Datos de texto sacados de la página

::::

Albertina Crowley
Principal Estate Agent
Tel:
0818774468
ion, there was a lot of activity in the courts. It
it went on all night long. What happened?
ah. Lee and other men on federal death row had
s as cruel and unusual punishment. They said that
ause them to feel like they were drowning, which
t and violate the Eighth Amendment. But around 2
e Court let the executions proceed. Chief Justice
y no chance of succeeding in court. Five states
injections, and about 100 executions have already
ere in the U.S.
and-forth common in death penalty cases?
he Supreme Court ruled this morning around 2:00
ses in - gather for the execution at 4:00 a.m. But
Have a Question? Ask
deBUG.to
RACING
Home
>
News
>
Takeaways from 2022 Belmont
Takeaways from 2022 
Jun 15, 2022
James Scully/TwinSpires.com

::::

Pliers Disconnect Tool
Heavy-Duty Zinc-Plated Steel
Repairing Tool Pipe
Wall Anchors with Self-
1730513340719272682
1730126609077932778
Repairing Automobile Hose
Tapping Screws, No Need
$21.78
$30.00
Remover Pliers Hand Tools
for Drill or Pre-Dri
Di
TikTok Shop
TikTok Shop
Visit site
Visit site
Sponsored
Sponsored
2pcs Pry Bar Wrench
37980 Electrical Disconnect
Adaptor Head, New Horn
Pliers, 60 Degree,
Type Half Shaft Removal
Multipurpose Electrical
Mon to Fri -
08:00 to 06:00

::::

Extrae de los registros cada línea en la que aparezca la palabra "Repairing".

Repairing Tool Pipe
Repairing Automobile Hose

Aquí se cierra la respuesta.